En juillet 2022, le Cardinal Louis Raphaël Sako, Patriarche de Babylone des Chaldéens en Irak, a posé la première pierre de l’église Saint-Thomas à Amman, la première église chaldéenne de Jordanie. Le Patriarche Sako a appelé le gouvernement jordanien à reconnaître l’Église chaldéenne comme l’une des Églises officielles. La Jordanie a accueilli de nombreux chrétiens chaldéens d’Irak en tant que réfugiés, les qualifiant « d’invités ».
En septembre 2022, le roi Abdallah II a déclaré dans un discours à l’Assemblée générale des Nations Unies que « le christianisme dans la ville sainte est attaqué. Les droits des Églises de Jérusalem sont menacés. Cela ne peut pas continuer ».
En novembre 2022, le roi Abdallah II et la reine Rania ont été reçus par le Pape François au Vatican. Les dirigeants se sont félicitées « des bonnes relations bilatérales entre le Saint-Siège et le Royaume hachémite » et ont discuté de la nécessité de « préserver et encourager la présence chrétienne » au Proche-Orient, de « continuer à développer le dialogue interreligieux et œcuménique », soulignant l’importance de promouvoir « la stabilité et la paix au Proche-Orient » – en particulier en ce qui concerne « la question palestinienne et la question des réfugiés » – et la nécessité de « préserver le statu quo dans les Lieux Saints de Jérusalem ».

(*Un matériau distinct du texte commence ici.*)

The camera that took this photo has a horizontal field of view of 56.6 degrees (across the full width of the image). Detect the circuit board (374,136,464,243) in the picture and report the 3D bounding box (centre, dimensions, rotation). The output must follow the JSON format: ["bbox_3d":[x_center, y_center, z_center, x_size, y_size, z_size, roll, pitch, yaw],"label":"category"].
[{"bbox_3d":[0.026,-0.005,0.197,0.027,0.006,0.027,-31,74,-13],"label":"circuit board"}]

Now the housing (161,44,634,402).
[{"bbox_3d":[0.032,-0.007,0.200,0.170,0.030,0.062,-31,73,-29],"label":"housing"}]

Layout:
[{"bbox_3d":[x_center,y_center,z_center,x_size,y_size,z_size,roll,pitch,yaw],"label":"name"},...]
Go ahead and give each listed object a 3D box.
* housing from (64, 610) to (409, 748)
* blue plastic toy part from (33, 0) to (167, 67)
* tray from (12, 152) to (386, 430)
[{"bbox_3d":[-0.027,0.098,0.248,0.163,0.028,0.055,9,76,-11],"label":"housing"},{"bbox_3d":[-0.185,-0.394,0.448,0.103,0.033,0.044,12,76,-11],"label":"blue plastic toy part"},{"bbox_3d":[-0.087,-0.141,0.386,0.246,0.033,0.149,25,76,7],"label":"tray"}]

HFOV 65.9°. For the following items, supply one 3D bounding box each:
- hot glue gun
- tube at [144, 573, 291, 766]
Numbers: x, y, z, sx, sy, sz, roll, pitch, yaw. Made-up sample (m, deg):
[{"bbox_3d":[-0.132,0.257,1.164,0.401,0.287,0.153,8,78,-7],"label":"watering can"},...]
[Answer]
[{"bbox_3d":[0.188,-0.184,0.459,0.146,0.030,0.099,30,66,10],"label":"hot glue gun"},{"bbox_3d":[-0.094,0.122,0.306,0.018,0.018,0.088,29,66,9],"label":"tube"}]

Perspectives pour la liberté religieuse
La Jordanie continue d’être un État musulman qui accorde la liberté de culte à la plupart de ses citoyens, bien que le plein droit à la liberté religieuse n’existe pas et que la pression sociale sur les individus qui choisissent de quitter l’islam soit implacable. Les Églises enregistrées agissent librement dans le cadre des limites imposées par la loi et d’une société musulmane conservatrice. La situation est plus difficile pour les communautés non enregistrées comme les bahá’ís. Les membres de ces communautés sont confrontés à de multiples difficultés en ce qui concerne leur statut personnel. L’antisémitisme est toujours une préoccupation, comme en témoignent les déclarations de certains politiciens.
Le roi Abdallah II est hautement loué comme un champion du dialogue interreligieux et de la coexistence entre musulmans et chrétiens. Les responsables chrétiens reconnaissent et encouragent le rôle du roi en tant que gardien des lieux saints musulmans et chrétiens à Jérusalem.

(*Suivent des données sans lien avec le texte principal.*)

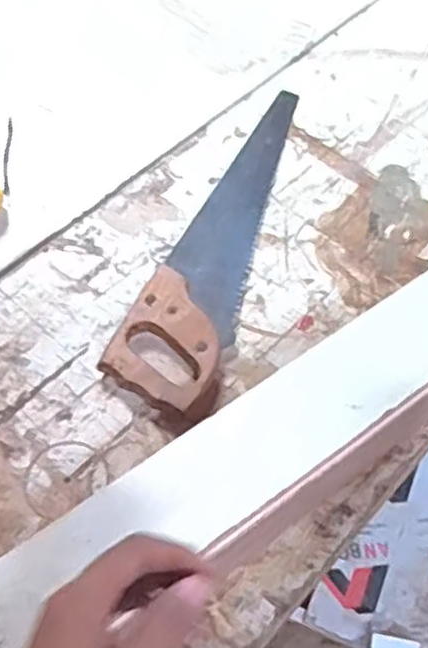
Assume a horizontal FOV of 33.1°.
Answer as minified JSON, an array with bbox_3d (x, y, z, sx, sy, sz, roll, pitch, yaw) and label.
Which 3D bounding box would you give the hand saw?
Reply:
[{"bbox_3d":[0.023,-0.105,0.782,0.097,0.022,0.441,22,59,10],"label":"hand saw"}]

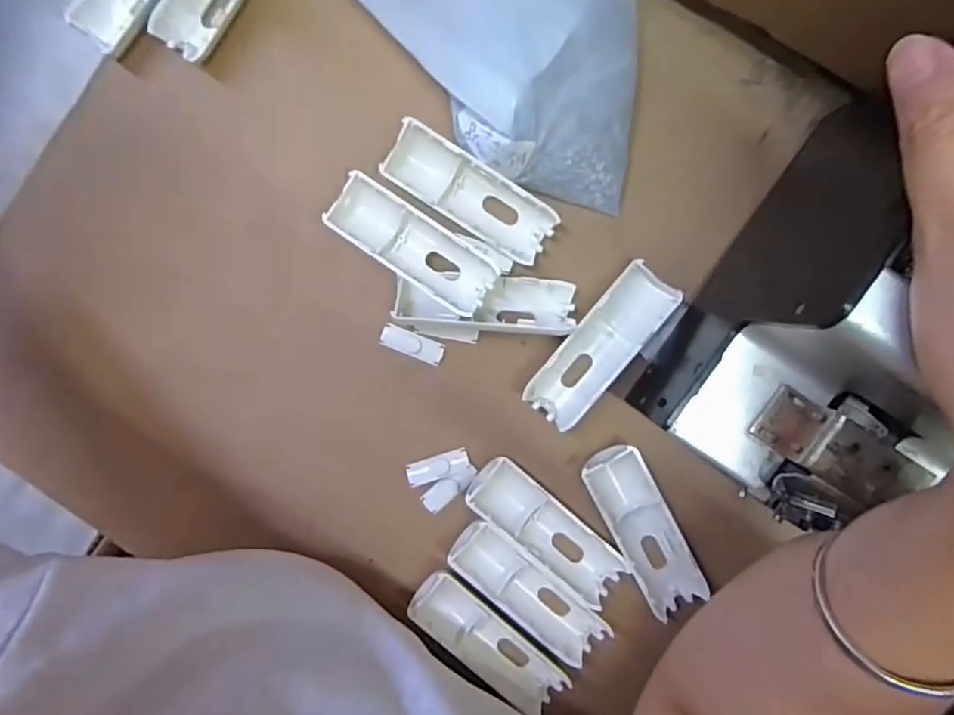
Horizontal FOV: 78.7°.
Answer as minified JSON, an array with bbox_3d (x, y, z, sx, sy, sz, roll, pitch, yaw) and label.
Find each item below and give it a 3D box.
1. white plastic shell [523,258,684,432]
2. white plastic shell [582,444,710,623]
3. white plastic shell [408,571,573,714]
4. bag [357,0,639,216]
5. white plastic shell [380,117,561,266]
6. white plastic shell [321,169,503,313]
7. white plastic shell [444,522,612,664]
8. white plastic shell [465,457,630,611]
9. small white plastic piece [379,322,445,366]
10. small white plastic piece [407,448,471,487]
[{"bbox_3d":[0.066,-0.006,0.316,0.034,0.017,0.094,40,93,-2],"label":"white plastic shell"},{"bbox_3d":[0.091,0.094,0.322,0.033,0.018,0.097,-27,94,2],"label":"white plastic shell"},{"bbox_3d":[0.006,0.160,0.328,0.097,0.012,0.033,42,93,-3],"label":"white plastic shell"},{"bbox_3d":[0.003,-0.168,0.286,0.200,0.036,0.109,32,94,-2],"label":"bag"},{"bbox_3d":[-0.004,-0.086,0.308,0.093,0.020,0.030,33,94,-2],"label":"white plastic shell"},{"bbox_3d":[-0.035,-0.059,0.308,0.093,0.021,0.031,34,94,-2],"label":"white plastic shell"},{"bbox_3d":[0.030,0.129,0.323,0.097,0.015,0.034,40,93,-2],"label":"white plastic shell"},{"bbox_3d":[0.039,0.096,0.321,0.096,0.013,0.031,41,93,-3],"label":"white plastic shell"},{"bbox_3d":[-0.036,-0.007,0.324,0.035,0.004,0.013,21,94,-1],"label":"small white plastic piece"},{"bbox_3d":[-0.022,0.062,0.326,0.035,0.004,0.013,-18,94,2],"label":"small white plastic piece"}]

Dans l’ensemble, la situation de la liberté religieuse au cours de la période faisant l’objet du présent rapport est restée inchangée. Bien que la liberté du culte pour la plupart des Jordaniens soit garantie dans des limites connues, rien n’indique une amélioration substantielle vers la pleine liberté religieuse. La situation reste inchangée et aucun défi n’est à l’horizon.